According to a study1 presented at this year’s IIR Conference in Vicenza/Italy, hydrofluorocarbons (HFCs) in supermarket refrigeration equipment are a competitive technology from an economic and also an environmental perspective. Their superior energy efficiency saves electricity, thereby reducing CO2 emissions. This advantage can more than compensate the climate impact of refrigerant leakage. Due to their cost effectiveness, further optimisation of energy performance and minimisation of leakages can be accomplished. Compared to HFC technology, not-in-kind alternatives using ammonia or carbon dioxide as refrigerants turned out to be less favourable than expected: combinations of HFC134a/HFC404A and HFC134a/CO2 were found to be the most eco-efficient solutions. The study was conducted in collaboration with the research institute FKW2 and supported by an advisory board of European equipment manufacturers and retailers.

Supermarket refrigeration technology is a key element in today’s food logistics chains to keep food fresh and healthy for the consumer. A recent survey3 has shown that the retail phase offers the greatest opportunities for energy saving along the entire food chain. Hydrofluorocarbons (HFCs) are commonly used in commercial refrigeration equipment, because of their excellent technical and safety properties as well as energy-efficient performance. However, HFCs are greenhouse gases and can have an impact on climate when released into atmosphere: this is why they should be used in closed applications with emissions minimised.
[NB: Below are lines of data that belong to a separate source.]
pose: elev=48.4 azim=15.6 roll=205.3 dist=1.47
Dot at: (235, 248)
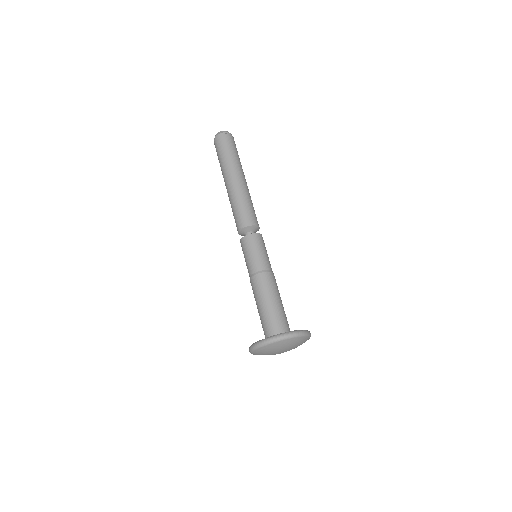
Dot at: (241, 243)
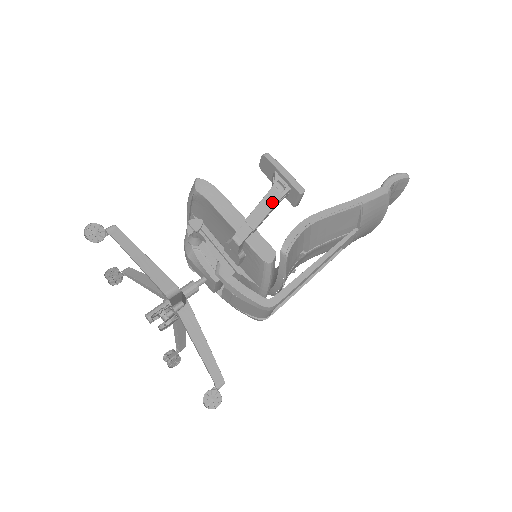
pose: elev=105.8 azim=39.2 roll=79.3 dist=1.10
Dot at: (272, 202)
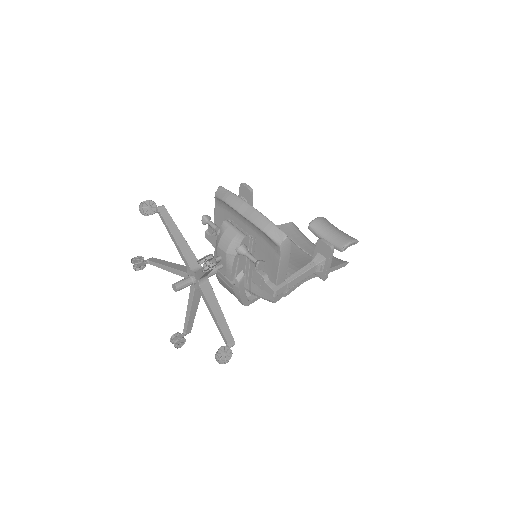
Dot at: (308, 275)
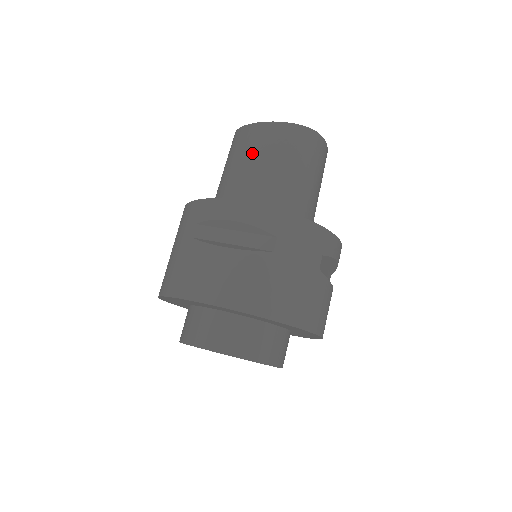
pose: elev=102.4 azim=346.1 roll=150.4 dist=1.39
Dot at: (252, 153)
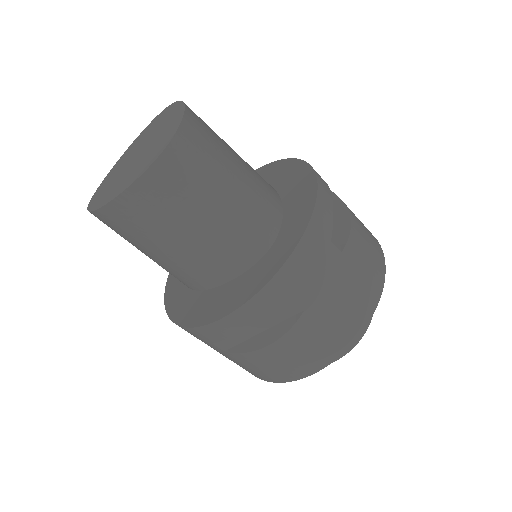
Dot at: (150, 237)
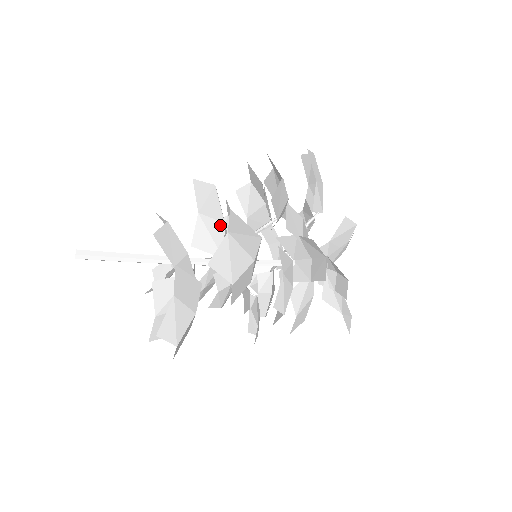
Six commonly used supermarket refrigeration systems for low- and medium-range temperatures were investigated: among them were HFC technology and not-in-kind solutions, direct expansion, indirect (brine), and cascade systems. A Life Cycle Assessment (LCA) was performed to analyse environmental impacts. In a second step, a Life Cycle Cost Analysis covered installation costs and operational expenses. The results were combined in an eco-efficiency analysis to show the relative performance of the investigated options in terms of total climate impact versus total costs of ownership – with clear advantages for HFC134a/HFC404A and HFC134a/CO2 combinations.

1 A. Diehlmann (Solvay Management Support GmbH), C. Stadtländer (FKW GmbH): Eco-efficiency Considerations for European Supermarket Refrigeration Systems. Proceedings of the IIR Conference, 30. August 2005, Vicenza (Italy).
2 Refrigeration technology research institute FKW Forschungszentrum für Kältetechnik und Wärmepumpen GmbH, Hannover (Germany).
3 C. Meurer (Solvay Fluor GmbH), W. Schwarz (Öko-Recherche GmbH): The Fish Cold Chain – Basic Ecological Evaluations. Proceedings of the International Congress of Refrigeration 2003, Washington D.C.